Le violenze scoppiate in India a seguito di proteste contro una controversa legge sulla cittadinanza, hanno causato la morte di oltre 50 persone, per lo più musulmane, e oltre 200 sono rimaste ferite. Approvata a dicembre 2019, la legge apre una strada speciale alla cittadinanza indiana per i migranti di quasi ogni importante fede del Sud Asia, ad eccezione dell’Islam.

Migliaia di cittadini indiani ed europei in diversi Paesi hanno condannato la violenza contro i musulmani chiedendo una soluzione immediata per la situazione in corso. La Repubblica Islamica dell’Iran ha condannato “la violenza organizzata contro i musulmani indiani”, esortando le autorità del Paese dell’Asia orientale a garantire il benessere di tutti gli indiani.
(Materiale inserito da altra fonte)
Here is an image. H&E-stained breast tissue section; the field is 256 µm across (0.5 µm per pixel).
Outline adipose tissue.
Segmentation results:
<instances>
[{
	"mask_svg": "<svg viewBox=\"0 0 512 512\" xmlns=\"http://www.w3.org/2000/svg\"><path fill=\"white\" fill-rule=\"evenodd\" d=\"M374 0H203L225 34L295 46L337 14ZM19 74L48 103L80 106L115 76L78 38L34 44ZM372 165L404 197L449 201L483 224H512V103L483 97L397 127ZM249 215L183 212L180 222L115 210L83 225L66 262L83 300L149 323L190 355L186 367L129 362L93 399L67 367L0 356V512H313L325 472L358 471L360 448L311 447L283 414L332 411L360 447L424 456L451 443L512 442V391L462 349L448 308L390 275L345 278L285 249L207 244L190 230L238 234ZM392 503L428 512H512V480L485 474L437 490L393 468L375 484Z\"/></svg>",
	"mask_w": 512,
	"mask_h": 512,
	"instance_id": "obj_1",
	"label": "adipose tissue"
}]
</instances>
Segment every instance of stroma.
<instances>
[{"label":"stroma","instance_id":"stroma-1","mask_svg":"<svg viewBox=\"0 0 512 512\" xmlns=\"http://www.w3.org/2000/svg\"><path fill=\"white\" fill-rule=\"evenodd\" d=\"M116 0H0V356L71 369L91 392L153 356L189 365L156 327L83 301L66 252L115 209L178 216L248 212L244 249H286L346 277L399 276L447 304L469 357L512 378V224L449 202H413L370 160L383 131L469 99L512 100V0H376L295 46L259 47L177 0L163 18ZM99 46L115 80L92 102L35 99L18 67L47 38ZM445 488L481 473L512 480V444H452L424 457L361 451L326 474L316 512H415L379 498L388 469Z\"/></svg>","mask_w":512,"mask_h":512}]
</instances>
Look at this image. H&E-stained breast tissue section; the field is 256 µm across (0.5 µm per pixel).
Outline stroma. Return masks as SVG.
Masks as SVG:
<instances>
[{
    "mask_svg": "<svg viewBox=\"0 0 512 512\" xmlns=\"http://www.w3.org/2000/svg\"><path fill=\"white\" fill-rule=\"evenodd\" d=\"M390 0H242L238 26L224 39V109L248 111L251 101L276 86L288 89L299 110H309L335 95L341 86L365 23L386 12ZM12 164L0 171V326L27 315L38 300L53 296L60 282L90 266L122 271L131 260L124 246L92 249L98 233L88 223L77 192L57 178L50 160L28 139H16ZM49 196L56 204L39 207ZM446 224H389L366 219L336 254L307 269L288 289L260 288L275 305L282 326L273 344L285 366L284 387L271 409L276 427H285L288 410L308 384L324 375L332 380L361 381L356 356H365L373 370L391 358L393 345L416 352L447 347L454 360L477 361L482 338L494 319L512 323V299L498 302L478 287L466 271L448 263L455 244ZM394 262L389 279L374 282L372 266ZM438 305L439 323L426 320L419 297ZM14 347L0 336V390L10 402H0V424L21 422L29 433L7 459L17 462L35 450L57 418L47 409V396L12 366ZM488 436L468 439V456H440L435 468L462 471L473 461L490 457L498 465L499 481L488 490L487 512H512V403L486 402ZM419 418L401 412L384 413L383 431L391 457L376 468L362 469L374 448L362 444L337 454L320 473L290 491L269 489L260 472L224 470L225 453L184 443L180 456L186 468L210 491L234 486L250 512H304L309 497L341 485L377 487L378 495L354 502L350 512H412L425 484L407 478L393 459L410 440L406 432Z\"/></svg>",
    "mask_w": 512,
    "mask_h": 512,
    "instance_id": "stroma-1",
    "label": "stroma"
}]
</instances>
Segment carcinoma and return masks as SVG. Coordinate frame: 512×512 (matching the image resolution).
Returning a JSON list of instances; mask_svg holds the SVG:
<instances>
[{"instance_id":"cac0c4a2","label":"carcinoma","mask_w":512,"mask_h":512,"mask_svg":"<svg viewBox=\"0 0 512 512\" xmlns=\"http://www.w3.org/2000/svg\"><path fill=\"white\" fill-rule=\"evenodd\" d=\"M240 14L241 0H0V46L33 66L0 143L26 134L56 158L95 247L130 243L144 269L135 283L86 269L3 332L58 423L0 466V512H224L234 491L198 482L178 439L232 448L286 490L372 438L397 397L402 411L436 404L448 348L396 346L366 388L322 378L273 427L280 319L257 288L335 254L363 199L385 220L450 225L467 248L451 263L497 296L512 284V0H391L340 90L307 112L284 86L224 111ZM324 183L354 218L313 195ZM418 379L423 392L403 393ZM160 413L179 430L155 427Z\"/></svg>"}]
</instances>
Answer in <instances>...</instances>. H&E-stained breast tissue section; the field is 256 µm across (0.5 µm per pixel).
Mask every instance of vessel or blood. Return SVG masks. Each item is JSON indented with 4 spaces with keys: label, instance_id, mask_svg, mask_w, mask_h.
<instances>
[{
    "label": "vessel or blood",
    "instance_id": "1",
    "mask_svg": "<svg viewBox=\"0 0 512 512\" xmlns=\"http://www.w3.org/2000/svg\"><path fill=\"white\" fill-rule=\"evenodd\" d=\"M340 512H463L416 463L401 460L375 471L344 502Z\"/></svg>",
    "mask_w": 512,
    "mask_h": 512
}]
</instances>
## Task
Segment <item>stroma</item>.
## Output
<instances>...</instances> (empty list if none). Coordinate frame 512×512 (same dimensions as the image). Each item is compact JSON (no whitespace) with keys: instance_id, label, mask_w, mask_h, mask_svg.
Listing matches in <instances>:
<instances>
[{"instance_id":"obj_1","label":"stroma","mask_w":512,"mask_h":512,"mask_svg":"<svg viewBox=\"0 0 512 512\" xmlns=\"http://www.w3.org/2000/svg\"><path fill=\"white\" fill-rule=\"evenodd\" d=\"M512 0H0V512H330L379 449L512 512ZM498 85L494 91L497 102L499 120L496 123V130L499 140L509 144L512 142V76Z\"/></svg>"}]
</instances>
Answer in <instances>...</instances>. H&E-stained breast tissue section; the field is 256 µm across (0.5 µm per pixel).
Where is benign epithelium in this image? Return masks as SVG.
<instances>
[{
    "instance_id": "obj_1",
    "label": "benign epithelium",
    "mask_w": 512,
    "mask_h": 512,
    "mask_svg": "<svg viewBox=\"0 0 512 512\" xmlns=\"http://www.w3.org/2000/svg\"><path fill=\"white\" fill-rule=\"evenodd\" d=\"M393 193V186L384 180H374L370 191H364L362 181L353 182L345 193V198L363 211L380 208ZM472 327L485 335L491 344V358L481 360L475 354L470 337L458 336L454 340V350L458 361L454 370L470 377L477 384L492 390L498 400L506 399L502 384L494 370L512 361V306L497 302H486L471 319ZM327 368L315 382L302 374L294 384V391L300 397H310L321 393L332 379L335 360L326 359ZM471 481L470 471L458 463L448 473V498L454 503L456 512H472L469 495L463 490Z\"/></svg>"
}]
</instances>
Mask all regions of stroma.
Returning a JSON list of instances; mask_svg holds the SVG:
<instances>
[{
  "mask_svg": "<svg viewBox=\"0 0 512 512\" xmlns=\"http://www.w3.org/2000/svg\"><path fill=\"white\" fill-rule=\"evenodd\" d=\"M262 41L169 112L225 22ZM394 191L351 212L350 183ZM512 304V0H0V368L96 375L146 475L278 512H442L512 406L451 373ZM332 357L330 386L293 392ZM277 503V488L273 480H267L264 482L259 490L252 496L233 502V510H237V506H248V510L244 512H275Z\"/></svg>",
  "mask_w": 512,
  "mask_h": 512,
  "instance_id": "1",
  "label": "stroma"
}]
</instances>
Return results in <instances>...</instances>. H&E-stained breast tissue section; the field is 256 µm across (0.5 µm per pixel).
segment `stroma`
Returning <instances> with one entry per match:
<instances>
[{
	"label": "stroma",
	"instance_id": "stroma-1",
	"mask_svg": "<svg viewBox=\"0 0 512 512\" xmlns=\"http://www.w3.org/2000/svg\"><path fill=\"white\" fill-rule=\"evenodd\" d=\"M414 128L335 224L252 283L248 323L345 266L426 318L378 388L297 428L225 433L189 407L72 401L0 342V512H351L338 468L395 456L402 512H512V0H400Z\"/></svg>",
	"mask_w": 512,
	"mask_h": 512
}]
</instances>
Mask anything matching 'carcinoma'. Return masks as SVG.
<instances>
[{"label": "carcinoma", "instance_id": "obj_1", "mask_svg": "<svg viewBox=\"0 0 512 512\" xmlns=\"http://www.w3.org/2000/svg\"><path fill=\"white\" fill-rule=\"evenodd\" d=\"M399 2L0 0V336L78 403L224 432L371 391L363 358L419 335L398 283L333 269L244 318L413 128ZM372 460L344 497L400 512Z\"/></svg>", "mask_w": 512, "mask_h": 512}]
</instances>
Khamenei: India rischia isolamento dal mondo islamico

“Il cuore dei musulmani di tutto il mondo è addolorato per il massacro di musulmani in India. Il governo indiano dovrebbe affrontare gli estremisti indù e i loro partiti e fermare il massacro dei musulmani al fine di impedire l’isolamento dell’India dal mondo islamico”, ha dichiarato il leader iraniano sul suo account Twitter.

Lo scorso dicembre, il parlamento indiano ha approvato una legge che accelera la cittadinanza per le minoranze non musulmane perseguitate dai Paesi vicini. Più di 50 persone sono state uccise la scorsa settimana a Nuova Delhi a causa della violenza settaria scatenata dalla legge sulla cittadinanza. Gli analisti avvertono che la legge potrebbe in definitiva portare all’espulsione o alla detenzione, e contribuisce all’emarginazione.